Food & Drink > A Culinary Event
 

A Culinary Event

I have to pay more attention to the fine print on product labels. I keep buying crap that says no salt, low fat, and is godawful. I want salt. I want fat. If I followed a low salt diet, I’d be in a coma.

Yesterday, I made after a period of several years, egg-lemon soup. One boils chicken (or lamb or beef) and uses the stock, except I add broth from cans. I don’t know how Mom made it without using canned stock – I don’t remember her ever opening a can. Maybe I was using too much lemon before because I had a spasm in my esophagus the last time that was almost life threatening.

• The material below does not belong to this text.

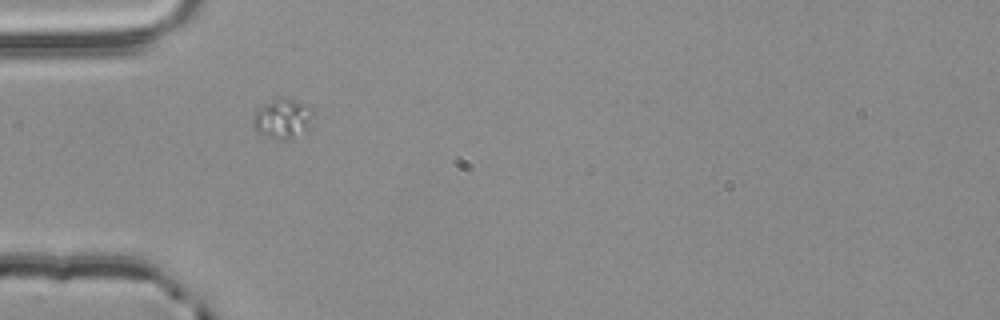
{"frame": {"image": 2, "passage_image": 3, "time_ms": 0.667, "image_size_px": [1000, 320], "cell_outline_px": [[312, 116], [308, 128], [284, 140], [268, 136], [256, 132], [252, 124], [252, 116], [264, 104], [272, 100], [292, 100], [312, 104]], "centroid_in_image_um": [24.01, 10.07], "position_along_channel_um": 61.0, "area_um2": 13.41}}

Anyway, it came out okay taste wise but the foamy part was not as good as it should have been. When you order this in a Greek restaurant, it comes watery. That is because it should be eaten right away and to get it right, would have to be made to order. It is made by beating egg whites, adding the yolks, the lemon, and gradually adding the rice that is cooking in chicken stock so that the final dish is foamy and not curdled. I think I rushed this part. Maybe some Greek chef somewhere cooks to order, but I haven’t found one yet.

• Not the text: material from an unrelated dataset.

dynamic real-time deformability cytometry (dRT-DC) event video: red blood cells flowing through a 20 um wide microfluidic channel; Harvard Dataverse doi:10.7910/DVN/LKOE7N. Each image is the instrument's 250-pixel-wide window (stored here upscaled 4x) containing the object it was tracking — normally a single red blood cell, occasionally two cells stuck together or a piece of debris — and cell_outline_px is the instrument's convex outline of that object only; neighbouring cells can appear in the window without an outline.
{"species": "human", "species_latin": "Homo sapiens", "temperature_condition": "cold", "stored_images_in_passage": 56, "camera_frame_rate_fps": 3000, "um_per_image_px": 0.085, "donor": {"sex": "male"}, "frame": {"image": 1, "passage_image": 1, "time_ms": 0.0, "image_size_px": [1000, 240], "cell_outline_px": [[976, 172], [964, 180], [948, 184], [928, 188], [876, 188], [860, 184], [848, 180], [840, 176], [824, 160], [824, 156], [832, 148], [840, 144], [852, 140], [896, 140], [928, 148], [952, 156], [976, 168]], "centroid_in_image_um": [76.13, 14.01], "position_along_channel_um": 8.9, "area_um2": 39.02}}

I was using no salt chicken stock, to my dismay, because that is what I bought without looking. So I added salt. Foo. And I was able to eat it without problems.

Ed doesn’t much care for it, which is another reason I don’t make it a lot. I boiled some potatoes for him to have with the chicken. He loves them and has them at every meal. I will have the remaining rice but it is no longer soupy as it thickens up, but us egg-lemon lovers don’t care.

The first time I made it all by myself, it was in New York in the loft, after I was widowed. I had invited a friend, Marge, over for dinner. I used to help my mom by beating the egg whites for her with a hand-held non electric beater from the dark ages. So in a semi self-hypnotic effort, I cast my mind back to childhood and recreated being in the kitchen with Mom and following her directions. I was able to make a very credible soup. It was a mystical experience. I also baked a strawberry pie. My friend was impressed. Thought I was a genius cook. We all know better, but that long-ago dinner was, indeed, a success.

xx, Teal

posted on June 28, 2014 7:54 AM ()

Comments:

I hate cooking. When I feel like soup I get out the can opener.
comment by nittineedles on June 29, 2014 10:50 PM ()
Im with you -- most everyone here knows I won't make anything with more than 4 ingredients -- but sometimes I have a craving that only cooking something from childhood will satisfy.
reply by tealstar on June 30, 2014 5:49 AM ()
OH WELL one out of two good ones is a good average , what you can and can't eat from surveys changes all the time, I'm with you must have salt for taste
comment by kevinshere on June 29, 2014 6:48 PM ()
comment by jondude on June 29, 2014 5:57 AM ()
Ed must be like my family. They love potatoes at every meal and potato
salad on holidays like the fourth which is coming up. My grandmother was
a wonderful cook and none of us can approach her meats and gravies. If
you can make pies, you are a good cook. Don't be so modest.

comment by elderjane on June 29, 2014 5:32 AM ()
Re. cooking -- I have a knack for it, but avoid lengthy recipes. And also, I'd rather be doing most anything else. It's the every night thing I mind because it takes a chunk of time away from stuff I'd rather be doing, like writing, or piano, or reading. Ed doesn't get it.
reply by tealstar on June 29, 2014 5:38 AM ()
I like that Greek egg-lemon soup. There is a Greek-owned place near me that serves it periodically.
comment by boots586 on June 28, 2014 12:19 PM ()
I've spent some time considering whether home-cooked food is better than restaurants. In some cases what we cook at home is often an attempt to come close to a particular dish we have had in a restaurant, unless we are trying to come close to the way our mother or grandmother did it. "Store-bought" usually doesn't come close to either one for me, and especially with everyday baked goods, I think homemade is generally better there is time for it.
comment by troutbend on June 28, 2014 10:24 AM ()
I think steak in really high-end restaurants can surpass home-cooked because they buy prime beef, unavailable in most markets. I still dream about a steak I had at the prestigious Jockey Club in Washington, D.C. (and saw a couple of senators too).